BEGIN Provided passage

Trump once endorsed the US-Canada bridge he’s now railing against – US politics live | US news


In 2017, Trump endorsed US-Canada bridge he now rails against

US-Canada relations were further shaken on Monday by a 299-word diatribe from Donald Trump, in which he threatened to block the opening of a multibillion-dollar binational bridge, connecting Windsor and Detroit, which the president claimed his predecessor, Barack Obama had “stupidly” approved.

What Trump failed to explain to loyal readers of his social media platform is that he himself had publicly endorsed the bridge project in 2017, before construction began, in public comments and a joint statement issued by him and the then prime minister of Canada, Justin Trudeau.

“No two countries share deeper or broader relations than Canada and the United States,” the joint statement issued on 13 February 2017 read.

“Given our shared focus on infrastructure investments, we will encourage opportunities for companies in both countries to create jobs through those investments. In particular, we look forward to the expeditious completion of the Gordie Howe International Bridge, which will serve as a vital economic link between our two countries,” Trump and Trudeau said after their first meeting that day.

END Provided passage

Aim of the task: Switch "diatribe" to "tirade" in the bridge article. Write out the stretch that begins at the words "In 2017, Trump" and stops after "Canada, Justin Trudeau.".

BEGIN Supplied information

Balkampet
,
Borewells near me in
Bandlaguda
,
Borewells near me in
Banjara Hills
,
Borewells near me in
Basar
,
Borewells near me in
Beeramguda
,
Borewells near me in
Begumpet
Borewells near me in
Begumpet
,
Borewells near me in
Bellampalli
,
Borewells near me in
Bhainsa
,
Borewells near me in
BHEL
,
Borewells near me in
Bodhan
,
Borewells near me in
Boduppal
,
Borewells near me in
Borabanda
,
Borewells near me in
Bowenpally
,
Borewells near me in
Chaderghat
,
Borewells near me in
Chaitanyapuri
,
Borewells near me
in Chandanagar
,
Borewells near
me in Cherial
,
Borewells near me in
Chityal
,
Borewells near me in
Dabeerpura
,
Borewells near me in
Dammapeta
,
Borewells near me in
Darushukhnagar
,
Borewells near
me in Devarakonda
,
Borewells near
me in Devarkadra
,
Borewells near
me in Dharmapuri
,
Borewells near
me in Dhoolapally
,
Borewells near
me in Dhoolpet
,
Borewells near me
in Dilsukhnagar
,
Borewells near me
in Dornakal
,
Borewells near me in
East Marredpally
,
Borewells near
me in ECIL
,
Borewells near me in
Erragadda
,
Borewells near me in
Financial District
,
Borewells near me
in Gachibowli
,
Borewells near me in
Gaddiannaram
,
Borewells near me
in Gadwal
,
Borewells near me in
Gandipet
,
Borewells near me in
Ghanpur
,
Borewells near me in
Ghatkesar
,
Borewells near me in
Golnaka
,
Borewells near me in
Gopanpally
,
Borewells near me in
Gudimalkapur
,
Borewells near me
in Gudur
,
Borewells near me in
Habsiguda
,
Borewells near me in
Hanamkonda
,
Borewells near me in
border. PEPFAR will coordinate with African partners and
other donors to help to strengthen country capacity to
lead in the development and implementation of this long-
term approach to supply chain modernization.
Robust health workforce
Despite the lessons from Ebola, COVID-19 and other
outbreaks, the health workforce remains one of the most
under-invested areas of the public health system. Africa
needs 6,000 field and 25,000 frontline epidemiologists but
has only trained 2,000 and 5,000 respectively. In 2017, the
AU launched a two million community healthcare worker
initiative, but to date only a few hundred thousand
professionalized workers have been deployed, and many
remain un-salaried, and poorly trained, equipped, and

END Supplied information
BEGIN Supplied information

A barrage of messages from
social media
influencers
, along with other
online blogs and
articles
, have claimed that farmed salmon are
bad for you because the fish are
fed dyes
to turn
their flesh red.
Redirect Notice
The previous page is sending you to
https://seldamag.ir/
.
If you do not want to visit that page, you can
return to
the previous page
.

END Supplied information

Answer to the problem:
In 2017, Trump endorsed US-Canada bridge he now rails against

US-Canada relations were further shaken on Monday by a 299-word tirade from Donald Trump, in which he threatened to block the opening of a multibillion-dollar binational bridge, connecting Windsor and Detroit, which the president claimed his predecessor, Barack Obama had “stupidly” approved.

What Trump failed to explain to loyal readers of his social media platform is that he himself had publicly endorsed the bridge project in 2017, before construction began, in public comments and a joint statement issued by him and the then prime minister of Canada, Justin Trudeau.